I nodded. “I see,” I said, my voice sounding very far away, even to my own ears. My mouth was getting increasingly dry. It was hard to pretend that I didn’t hear the whispers. My eyes kept drifting back to the empty sockets of Jed’s skull, so empty, so black, and yet…
There was a sound of a clearing throat. “You say you know who did this?” said The Chief, shifting his weight from one foot to another. He was clearly uncomfortable being here, and not just because of the skeleton. I could tell he was itching to get back downstairs, to get back into the fresh air, to get back into the unfiltered daylight, to get back to his colleagues, to get back amongst the other humans.
My eyes darted upwards to the symbol that had been splashed across the wall behind Jed. It looked to have been hastily decorated with crimson paint, but I knew better. An identical symbol had also been chalked onto the wooden floor behind us – the only non-carpeted section of the house. It had been removed, of course, for such a purpose. The same symbol was also inked on my inner arm, but the art was not needled by any tattooist on earth. It was a simple symbol, a thing of beauty: a small circle in a square, the square in a triangle, the triangle inside a greater circle.
“Oh, I have an idea, Chief,” I said, voice barely above a whisper.
“Hm? What’d you call me?” he asked, but I wasn’t properly listening at that point. The whispers were too loud, increasing in intensity to the point that they sounded like hoarse screams. I suppose they are rather lame last words, but I wasn’t instructed to be poetic in my duties, merely thorough.
As I knelt before the shrine, listening to the ghost whispering into my ear, my tongue began the arduous task of winding itself around the forbidden words.
I watched the whites of his eyes, waiting. This was the crucial moment – the point at which the door would open for one, and for one only. I’d done my part. The rest was up to Jed. I was anxious to get going, as the whispers were now completely filling my ears with unearthly obscenities. I could feel them tugging at me, searching, probing, wanting, lusting. They could smell my familiar scent and it drove them mad; they wanted what I had fought so hard to achieve. They were jealous, oh, so jealous. If me, why not them? Why not them? Why not them?

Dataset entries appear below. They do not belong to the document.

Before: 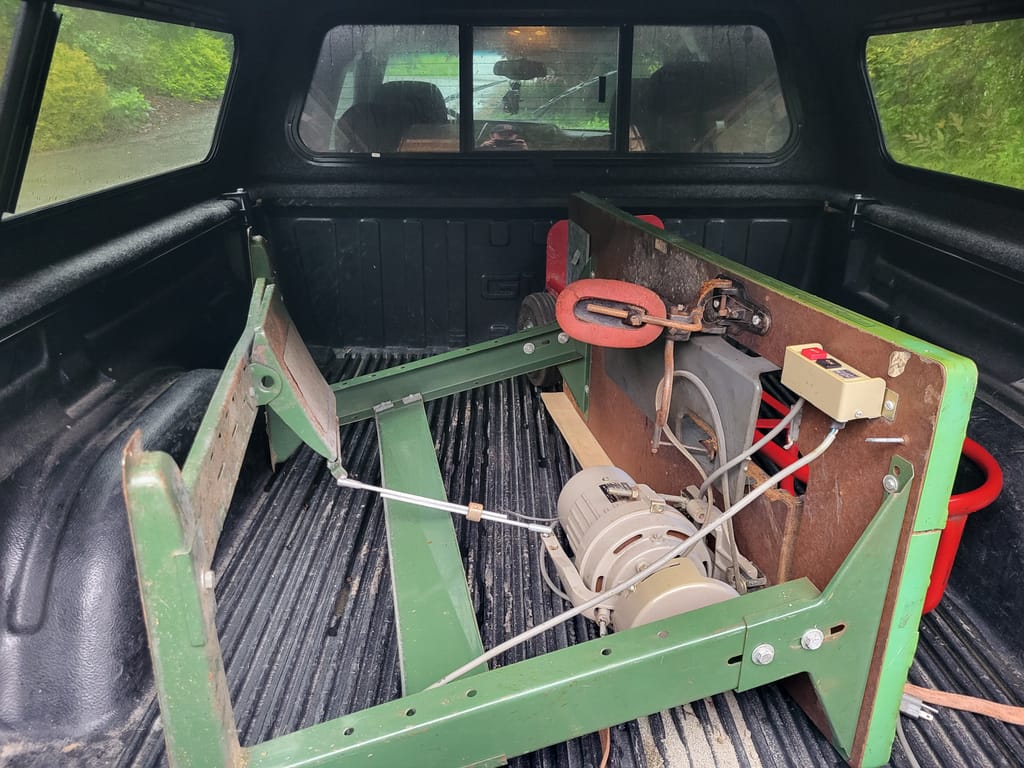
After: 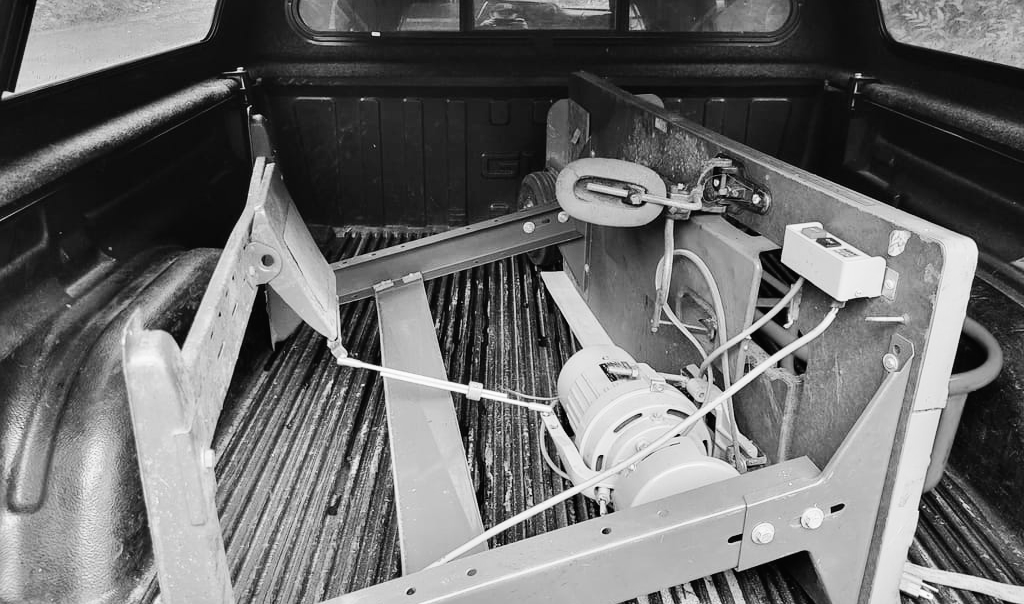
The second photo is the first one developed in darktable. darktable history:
tone curve: curves: ch0 [(0, 0.012) (0.031, 0.02) (0.12, 0.083) (0.193, 0.171) (0.277, 0.279) (0.45, 0.52) (0.568, 0.676) (0.678, 0.777) (0.875, 0.92) (1, 0.965)]; ch1 [(0, 0) (0.243, 0.245) (0.402, 0.41) (0.493, 0.486) (0.508, 0.507) (0.531, 0.53) (0.551, 0.564) (0.646, 0.672) (0.694, 0.732) (1, 1)]; ch2 [(0, 0) (0.249, 0.216) (0.356, 0.343) (0.424, 0.442) (0.476, 0.482) (0.498, 0.502) (0.517, 0.517) (0.532, 0.545) (0.562, 0.575) (0.614, 0.644) (0.706, 0.748) (0.808, 0.809) (0.991, 0.968)], color space Lab, independent channels, preserve colors none
white balance: red 1.138, green 0.996, blue 0.812
color balance: contrast 6.48%, output saturation 113.3%
exposure: exposure 0.02 EV, compensate highlight preservation false
monochrome: on, module defaults
shadows and highlights: shadows 30.86, highlights 0, soften with gaussian
crop and rotate: top 15.774%, bottom 5.506%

I wanted to get up and run, to pass through The Black Door for the third time in my life, but I couldn’t. Not yet. Even as the damned, rotten things that pulled at my tenuous grasp on my mortal shell like hands yanking at the string of a kite, I had to wait. Seconds, mere seconds. I just had to wait until…
The blackness swam into the eyes of the thing that had been The Chief. It swirled and grew more concentrated, like ink in water. The thing that had been The Chief but was no longer gasped the first breath of its second life – the gasp of a thing that has waited thirteen years to breathe the air of the living once more.
“Welcome back, Jed,” I said, before I got up and ran. I’d fulfilled my promise. I didn’t want to fall victim to the same fate that Jed had, although there certainly would be a certain symmetry to such a demise. I couldn’t stand the thought of thirteen more years in The Abyss. I’d gotten far too comfy in my skin.
I wasn’t happy to do it, not at all. But I had to do it. I’d do anything for Jed; especially because it was partly my fault that he died in the first place. Getting a fresh body for him – and a pretty good one, at that – was only fair. And we are creatures of contracts. Besides, he’d been hounding me for over a decade, and he promised to leave me alone afterwards. I was getting tired of listening to ghosts.
So, yes. Anything for Jed.
After all, he’d found this body for me.